The question of power then takes centre stage, and serves as an obvious explanation of why it is with no difference between the male and female vocal tract, differences of pitch are nonetheless associated with gender. Boys belong to hierarchically organised groups in which language is made to serve the maintenance of power. Girls are excluded from this, and tend to form close friendships instead, with a chiastic dichotomy of collaborative and competitive models becoming established. However women are clearly moving outside the co-operative stereotype, by adopting an assertive style in group interaction, and prosodic features more typical of men i.e. falls rather than rising intonation patterns, use of non-standard accents and swearing. Some very pertinent examples of this can be found in popular lyrics. Swearing has historically been common among male artists, but has increasingly been appropriated by women. To this, it may be objected that women are taking on masculine models and not vice versa. It may be replied that there is no need for women to permanently adopt anything, but rather to appropriate certain previously unavailable registers for certain very specific contexts. A co-operative model of speech is not only a stereotype in its own right, but is also blatantly unsuitable for some public contexts in exactly the same manner in which a competitive model is inappropriate for private conversation.
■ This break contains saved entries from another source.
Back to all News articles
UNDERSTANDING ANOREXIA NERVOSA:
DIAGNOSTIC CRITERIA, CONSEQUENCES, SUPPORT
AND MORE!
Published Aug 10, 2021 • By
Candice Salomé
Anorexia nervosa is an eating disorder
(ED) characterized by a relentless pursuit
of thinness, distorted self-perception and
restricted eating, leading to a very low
1. The term spinster having the following etymology: 'a woman of evil life and character; - so called from being forced to spin in a house of correction' and not merely a single elderly lady, which was the meaning that came to predominate later on. Bachelor also has certain notions of being impecunious or not of full status (hence bachelor of arts in academic parlance, as opposed to master of arts), but also shifted in meaning to concentrate on being unmarried.